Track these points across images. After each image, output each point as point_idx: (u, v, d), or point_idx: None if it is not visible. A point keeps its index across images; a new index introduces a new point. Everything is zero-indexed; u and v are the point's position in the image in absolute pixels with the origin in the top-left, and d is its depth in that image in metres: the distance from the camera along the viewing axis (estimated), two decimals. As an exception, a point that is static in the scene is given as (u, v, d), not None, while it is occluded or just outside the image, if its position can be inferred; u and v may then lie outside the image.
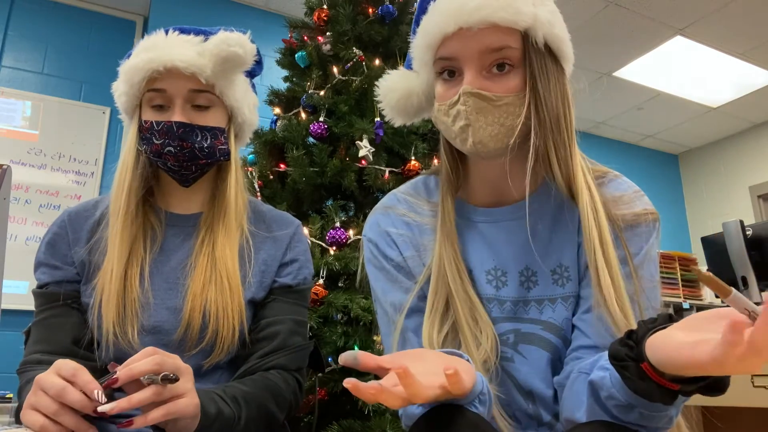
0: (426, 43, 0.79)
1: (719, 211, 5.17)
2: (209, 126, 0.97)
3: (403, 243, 0.86)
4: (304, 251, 1.07)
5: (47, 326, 0.93)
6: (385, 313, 0.85)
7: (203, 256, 0.96)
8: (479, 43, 0.74)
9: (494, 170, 0.83)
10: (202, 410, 0.76)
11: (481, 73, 0.75)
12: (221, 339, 0.91)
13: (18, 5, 3.35)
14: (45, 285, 0.95)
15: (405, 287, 0.84)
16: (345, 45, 1.96)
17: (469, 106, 0.74)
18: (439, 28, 0.76)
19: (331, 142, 1.86)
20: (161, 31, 0.98)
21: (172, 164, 0.96)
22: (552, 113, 0.75)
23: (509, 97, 0.74)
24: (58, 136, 3.28)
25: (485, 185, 0.86)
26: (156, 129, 0.94)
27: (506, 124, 0.74)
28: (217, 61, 0.94)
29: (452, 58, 0.76)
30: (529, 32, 0.75)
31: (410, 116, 0.90)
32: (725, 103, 4.64)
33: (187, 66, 0.93)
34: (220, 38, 0.95)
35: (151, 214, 1.00)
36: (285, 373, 0.95)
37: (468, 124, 0.74)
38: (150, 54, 0.93)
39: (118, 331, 0.89)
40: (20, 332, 0.99)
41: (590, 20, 3.61)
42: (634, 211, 0.80)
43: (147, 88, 0.95)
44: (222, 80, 0.97)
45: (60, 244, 0.97)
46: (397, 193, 0.92)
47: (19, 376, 0.89)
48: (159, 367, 0.69)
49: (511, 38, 0.74)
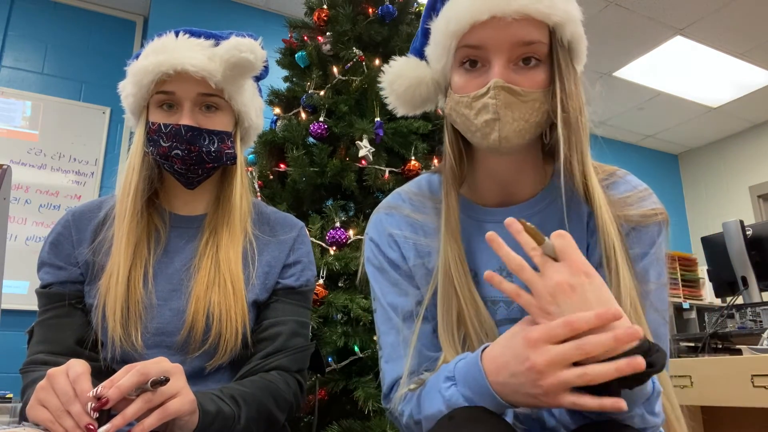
0: (452, 29, 0.75)
1: (719, 211, 5.17)
2: (217, 130, 0.97)
3: (407, 247, 0.85)
4: (308, 253, 1.07)
5: (51, 326, 0.93)
6: (384, 313, 0.84)
7: (207, 258, 0.96)
8: (512, 34, 0.71)
9: (505, 169, 0.82)
10: (202, 408, 0.77)
11: (509, 66, 0.73)
12: (224, 341, 0.91)
13: (18, 5, 3.35)
14: (48, 285, 0.95)
15: (404, 290, 0.83)
16: (345, 45, 1.96)
17: (499, 100, 0.71)
18: (470, 14, 0.72)
19: (331, 142, 1.86)
20: (171, 33, 0.98)
21: (179, 167, 0.96)
22: (575, 110, 0.73)
23: (536, 93, 0.73)
24: (58, 136, 3.28)
25: (493, 184, 0.84)
26: (164, 132, 0.94)
27: (531, 120, 0.73)
28: (227, 66, 0.94)
29: (480, 47, 0.73)
30: (557, 28, 0.74)
31: (415, 106, 0.87)
32: (725, 103, 4.64)
33: (197, 70, 0.93)
34: (232, 44, 0.95)
35: (156, 216, 1.00)
36: (286, 374, 0.95)
37: (496, 118, 0.71)
38: (160, 57, 0.93)
39: (122, 333, 0.89)
40: (20, 332, 0.99)
41: (590, 20, 3.59)
42: (640, 211, 0.78)
43: (156, 90, 0.95)
44: (231, 85, 0.97)
45: (64, 244, 0.97)
46: (402, 192, 0.91)
47: (23, 375, 0.90)
48: (144, 377, 0.70)
49: (542, 33, 0.73)
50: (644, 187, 0.82)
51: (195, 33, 0.99)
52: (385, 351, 0.83)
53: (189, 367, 0.91)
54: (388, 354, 0.82)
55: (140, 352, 0.91)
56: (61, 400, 0.69)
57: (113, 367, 0.90)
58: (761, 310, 1.86)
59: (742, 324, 1.91)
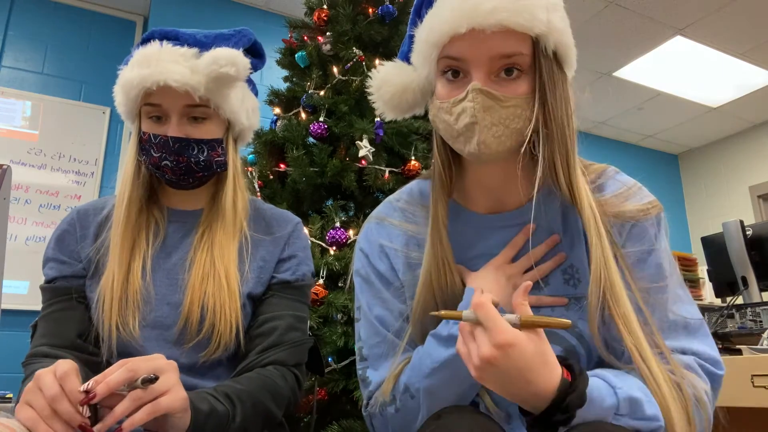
0: (432, 40, 0.76)
1: (719, 211, 5.17)
2: (206, 139, 0.98)
3: (398, 259, 0.86)
4: (304, 248, 1.07)
5: (54, 320, 0.95)
6: (370, 325, 0.85)
7: (202, 252, 0.98)
8: (490, 48, 0.72)
9: (492, 176, 0.82)
10: (194, 407, 0.77)
11: (490, 77, 0.73)
12: (218, 333, 0.92)
13: (18, 5, 3.35)
14: (53, 280, 0.98)
15: (389, 305, 0.84)
16: (345, 45, 1.96)
17: (477, 102, 0.71)
18: (449, 26, 0.73)
19: (331, 142, 1.86)
20: (156, 42, 0.98)
21: (170, 176, 0.98)
22: (558, 121, 0.73)
23: (517, 100, 0.73)
24: (58, 136, 3.28)
25: (482, 191, 0.84)
26: (153, 142, 0.96)
27: (510, 127, 0.73)
28: (209, 80, 0.94)
29: (460, 59, 0.74)
30: (540, 39, 0.73)
31: (403, 111, 0.87)
32: (725, 103, 4.64)
33: (180, 85, 0.93)
34: (212, 57, 0.94)
35: (155, 209, 1.03)
36: (283, 369, 0.95)
37: (474, 121, 0.72)
38: (143, 71, 0.94)
39: (120, 324, 0.91)
40: (20, 332, 1.00)
41: (590, 20, 3.61)
42: (635, 206, 0.79)
43: (143, 102, 0.96)
44: (216, 96, 0.97)
45: (68, 240, 1.00)
46: (392, 201, 0.91)
47: (24, 368, 0.91)
48: (133, 374, 0.70)
49: (523, 44, 0.73)
50: (633, 182, 0.83)
51: (180, 39, 0.98)
52: (372, 361, 0.84)
53: (186, 360, 0.92)
54: (375, 363, 0.83)
55: (138, 343, 0.92)
56: (48, 400, 0.68)
57: (112, 362, 0.90)
58: (761, 310, 1.86)
59: (742, 324, 1.91)
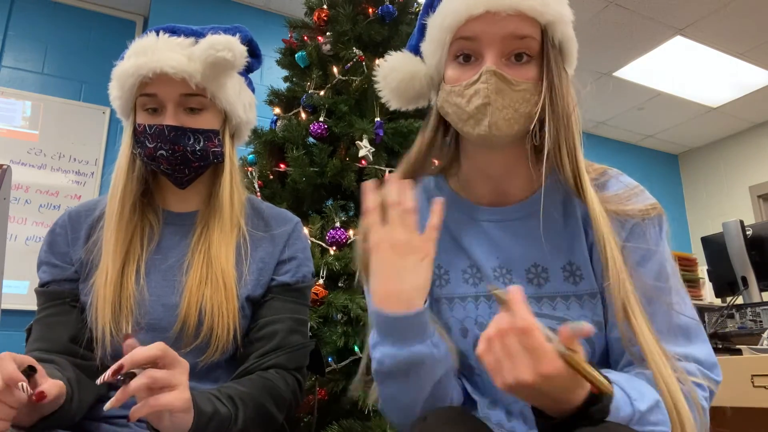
0: (447, 22, 0.77)
1: (719, 211, 5.17)
2: (202, 129, 0.97)
3: None
4: (303, 249, 1.06)
5: (47, 324, 0.94)
6: None
7: (199, 254, 0.96)
8: (504, 28, 0.74)
9: (496, 164, 0.82)
10: (198, 408, 0.76)
11: (501, 60, 0.75)
12: (216, 337, 0.92)
13: (18, 5, 3.35)
14: (46, 284, 0.97)
15: None
16: (345, 45, 1.96)
17: (491, 84, 0.73)
18: (465, 7, 0.75)
19: (331, 142, 1.86)
20: (152, 33, 0.98)
21: (165, 167, 0.96)
22: (564, 108, 0.75)
23: (527, 84, 0.75)
24: (58, 136, 3.29)
25: (484, 181, 0.85)
26: (149, 132, 0.95)
27: (520, 110, 0.75)
28: (206, 66, 0.94)
29: (474, 39, 0.76)
30: (548, 27, 0.76)
31: (408, 100, 0.89)
32: (725, 103, 4.64)
33: (176, 72, 0.93)
34: (208, 43, 0.94)
35: (150, 212, 1.01)
36: (284, 372, 0.95)
37: (488, 102, 0.73)
38: (140, 59, 0.93)
39: (113, 327, 0.90)
40: (20, 332, 1.00)
41: (590, 20, 3.61)
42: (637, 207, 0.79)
43: (139, 93, 0.96)
44: (213, 84, 0.96)
45: (60, 243, 0.99)
46: None
47: None
48: (163, 354, 0.71)
49: (534, 30, 0.75)
50: (636, 184, 0.83)
51: (176, 31, 0.98)
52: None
53: None
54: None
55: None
56: None
57: (106, 365, 0.90)
58: (761, 310, 1.86)
59: (742, 324, 1.91)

What you will do:
The expected answer is the full listing above, transcribed exactly and without pictures.

Result:
Track these points across images. After each image, output each point as point_idx: (u, v, d), or point_idx: None if it is not visible. A point keeps its index across images; a new index introduces a new point. Everything is zero-indexed; u and v are the point's position in the image in absolute pixels with the origin in the top-left, and d is its depth in that image in metres: the distance from the camera along the viewing axis (estimated), two decimals. As an exception, a point that is static in the scene is given as (u, v, d), not None, while it is occluded or just outside the image, if its position can be inferred; u and v may then lie outside the image.
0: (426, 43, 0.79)
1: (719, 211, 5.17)
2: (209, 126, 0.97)
3: (403, 243, 0.86)
4: (304, 251, 1.07)
5: (47, 326, 0.93)
6: (385, 313, 0.85)
7: (203, 256, 0.96)
8: (479, 43, 0.74)
9: (494, 170, 0.83)
10: (202, 410, 0.76)
11: (481, 73, 0.75)
12: (221, 339, 0.91)
13: (18, 5, 3.35)
14: (45, 285, 0.95)
15: (405, 287, 0.84)
16: (345, 45, 1.96)
17: (469, 106, 0.74)
18: (439, 28, 0.76)
19: (331, 142, 1.86)
20: (161, 31, 0.98)
21: (172, 164, 0.96)
22: (552, 113, 0.75)
23: (509, 97, 0.74)
24: (58, 136, 3.28)
25: (485, 185, 0.86)
26: (156, 129, 0.94)
27: (506, 124, 0.74)
28: (217, 61, 0.94)
29: (452, 58, 0.76)
30: (529, 32, 0.75)
31: (410, 116, 0.90)
32: (725, 103, 4.64)
33: (187, 66, 0.93)
34: (220, 38, 0.95)
35: (151, 214, 1.00)
36: (285, 373, 0.95)
37: (468, 124, 0.74)
38: (150, 54, 0.93)
39: (118, 331, 0.89)
40: (20, 332, 0.99)
41: (590, 20, 3.61)
42: (634, 211, 0.80)
43: (147, 88, 0.95)
44: (222, 80, 0.97)
45: (60, 244, 0.97)
46: (397, 193, 0.92)
47: (19, 376, 0.89)
48: (159, 367, 0.69)
49: (511, 38, 0.74)
0: (452, 29, 0.75)
1: (719, 211, 5.17)
2: (217, 130, 0.97)
3: (407, 247, 0.85)
4: (308, 253, 1.07)
5: (51, 326, 0.93)
6: (384, 313, 0.84)
7: (207, 258, 0.96)
8: (512, 34, 0.71)
9: (505, 169, 0.82)
10: (202, 408, 0.77)
11: (509, 66, 0.73)
12: (224, 341, 0.91)
13: (18, 5, 3.35)
14: (48, 285, 0.95)
15: (404, 290, 0.83)
16: (345, 45, 1.96)
17: (499, 100, 0.71)
18: (470, 14, 0.72)
19: (331, 142, 1.86)
20: (171, 33, 0.98)
21: (179, 167, 0.96)
22: (575, 110, 0.73)
23: (536, 93, 0.73)
24: (58, 136, 3.28)
25: (493, 184, 0.84)
26: (164, 132, 0.94)
27: (531, 120, 0.73)
28: (227, 66, 0.94)
29: (480, 47, 0.73)
30: (557, 28, 0.74)
31: (415, 106, 0.87)
32: (725, 103, 4.64)
33: (197, 70, 0.93)
34: (232, 44, 0.95)
35: (156, 216, 1.00)
36: (286, 374, 0.95)
37: (496, 118, 0.71)
38: (160, 57, 0.93)
39: (122, 333, 0.89)
40: (20, 332, 0.99)
41: (590, 20, 3.59)
42: (640, 211, 0.78)
43: (156, 90, 0.95)
44: (231, 85, 0.97)
45: (64, 244, 0.97)
46: (402, 192, 0.91)
47: (23, 375, 0.90)
48: (144, 377, 0.70)
49: (542, 33, 0.73)
50: (644, 187, 0.82)
51: (195, 33, 0.99)
52: (385, 351, 0.83)
53: (189, 367, 0.91)
54: (388, 354, 0.82)
55: (140, 352, 0.91)
56: (61, 400, 0.69)
57: (113, 367, 0.90)
58: (761, 310, 1.86)
59: (742, 324, 1.91)
0: (432, 40, 0.76)
1: (719, 211, 5.17)
2: (206, 139, 0.98)
3: (398, 259, 0.86)
4: (304, 248, 1.07)
5: (54, 320, 0.95)
6: (370, 325, 0.85)
7: (202, 252, 0.98)
8: (490, 48, 0.72)
9: (492, 176, 0.82)
10: (194, 407, 0.77)
11: (490, 77, 0.73)
12: (218, 333, 0.92)
13: (18, 5, 3.35)
14: (53, 280, 0.98)
15: (389, 305, 0.84)
16: (345, 45, 1.96)
17: (477, 102, 0.71)
18: (449, 26, 0.73)
19: (331, 142, 1.86)
20: (156, 42, 0.98)
21: (170, 176, 0.98)
22: (558, 121, 0.73)
23: (517, 100, 0.73)
24: (58, 136, 3.28)
25: (482, 191, 0.84)
26: (153, 142, 0.96)
27: (510, 127, 0.73)
28: (209, 80, 0.94)
29: (460, 59, 0.74)
30: (540, 39, 0.73)
31: (403, 111, 0.87)
32: (725, 103, 4.64)
33: (180, 85, 0.93)
34: (212, 57, 0.94)
35: (155, 209, 1.03)
36: (283, 369, 0.95)
37: (474, 121, 0.72)
38: (143, 71, 0.94)
39: (120, 324, 0.91)
40: (20, 332, 1.00)
41: (590, 20, 3.61)
42: (635, 206, 0.79)
43: (143, 102, 0.96)
44: (216, 96, 0.97)
45: (68, 240, 1.00)
46: (392, 201, 0.91)
47: (24, 368, 0.91)
48: (133, 374, 0.70)
49: (523, 44, 0.73)
50: (633, 182, 0.83)
51: (180, 39, 0.98)
52: (372, 361, 0.84)
53: (186, 360, 0.92)
54: (375, 363, 0.83)
55: (138, 343, 0.92)
56: (48, 400, 0.68)
57: (112, 362, 0.90)
58: (761, 310, 1.86)
59: (742, 324, 1.91)
0: (447, 22, 0.77)
1: (719, 211, 5.17)
2: (202, 129, 0.97)
3: None
4: (303, 249, 1.06)
5: (47, 324, 0.94)
6: None
7: (199, 254, 0.96)
8: (504, 28, 0.74)
9: (496, 164, 0.82)
10: (198, 408, 0.76)
11: (501, 60, 0.75)
12: (216, 337, 0.92)
13: (18, 5, 3.35)
14: (46, 284, 0.97)
15: None
16: (345, 45, 1.96)
17: (491, 84, 0.73)
18: (465, 7, 0.75)
19: (331, 142, 1.86)
20: (152, 33, 0.98)
21: (165, 167, 0.96)
22: (564, 108, 0.75)
23: (527, 84, 0.75)
24: (58, 136, 3.29)
25: (484, 181, 0.85)
26: (149, 132, 0.95)
27: (520, 110, 0.75)
28: (206, 66, 0.94)
29: (474, 39, 0.76)
30: (548, 27, 0.76)
31: (408, 100, 0.89)
32: (725, 103, 4.64)
33: (176, 72, 0.93)
34: (208, 43, 0.94)
35: (150, 212, 1.01)
36: (284, 372, 0.95)
37: (488, 102, 0.73)
38: (140, 59, 0.93)
39: (113, 327, 0.90)
40: (20, 332, 1.00)
41: (590, 20, 3.61)
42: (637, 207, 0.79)
43: (139, 93, 0.96)
44: (213, 84, 0.96)
45: (60, 243, 0.99)
46: None
47: None
48: (163, 354, 0.71)
49: (534, 30, 0.75)
50: (636, 184, 0.83)
51: (176, 31, 0.98)
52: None
53: None
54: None
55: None
56: None
57: (106, 365, 0.90)
58: (761, 310, 1.86)
59: (742, 324, 1.91)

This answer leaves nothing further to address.